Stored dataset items
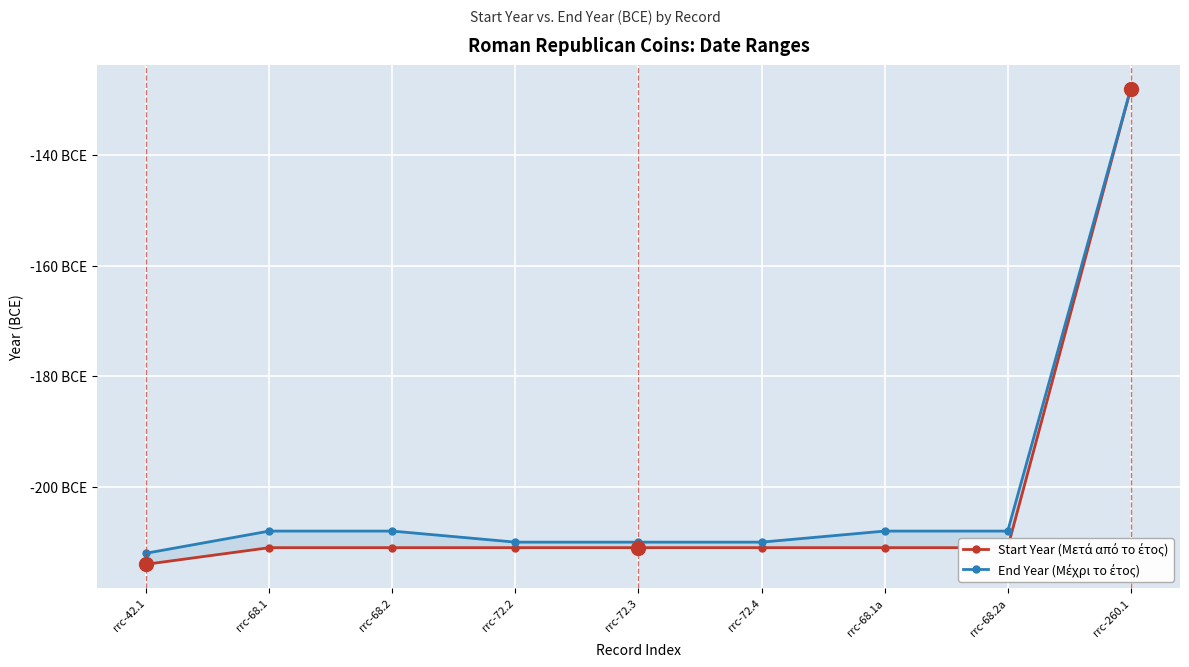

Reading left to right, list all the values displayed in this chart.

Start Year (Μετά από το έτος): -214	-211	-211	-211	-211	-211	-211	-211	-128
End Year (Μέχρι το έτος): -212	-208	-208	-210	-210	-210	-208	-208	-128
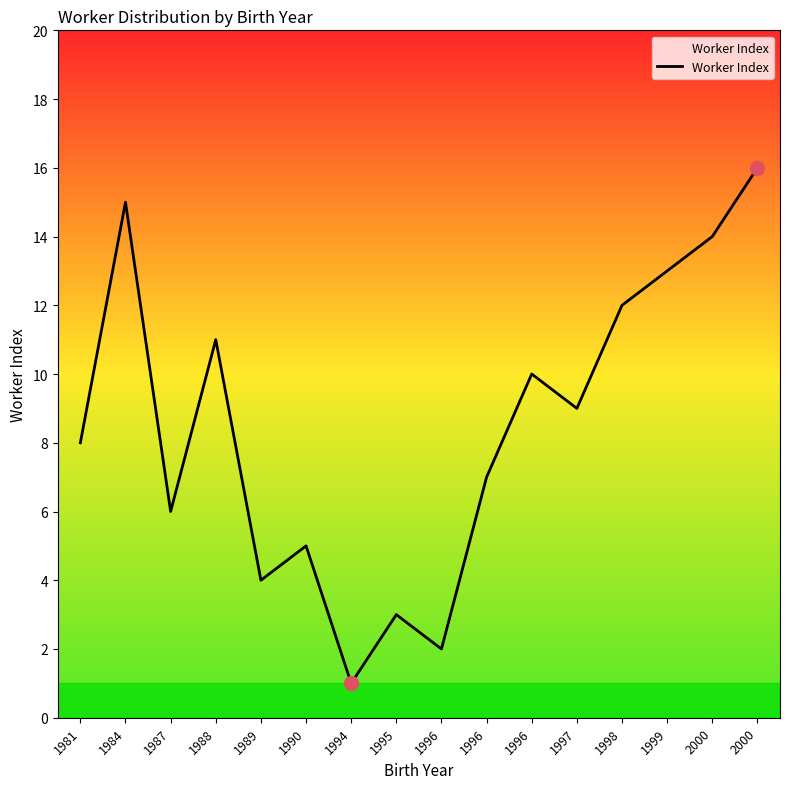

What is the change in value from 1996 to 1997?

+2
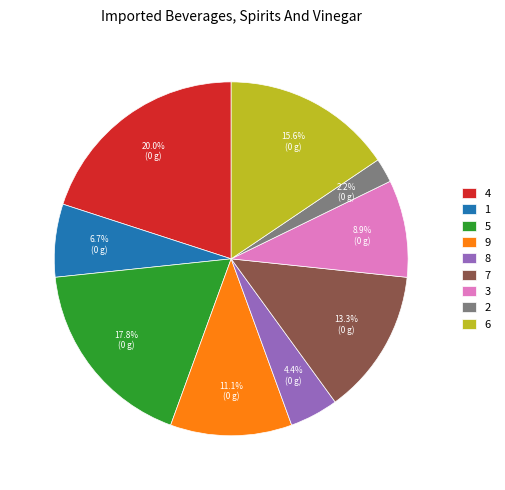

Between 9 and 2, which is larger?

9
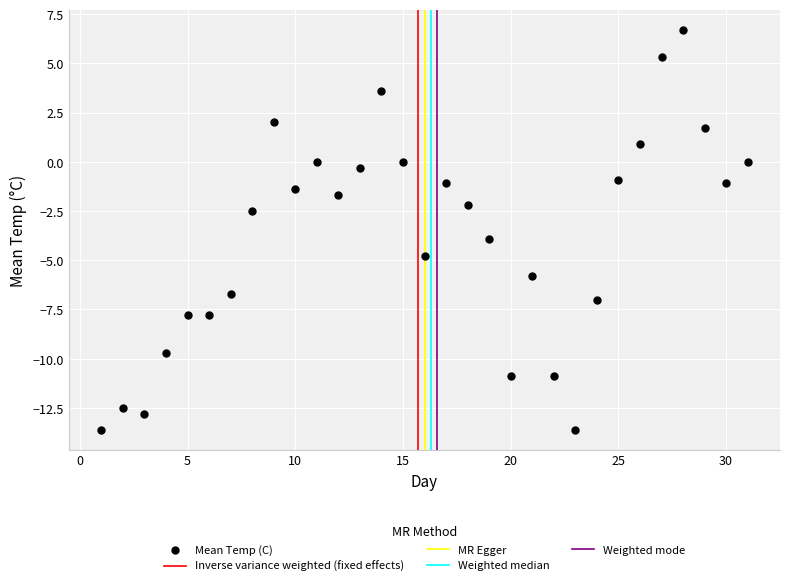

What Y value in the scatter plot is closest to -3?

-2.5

[EXERCISE PROMPT] Copy each line from the items above that contains the word "What", matching uppercase and lowercase exactly.

[RESPONSE]
What is the change in value from 1996 to 1997?
What Y value in the scatter plot is closest to -3?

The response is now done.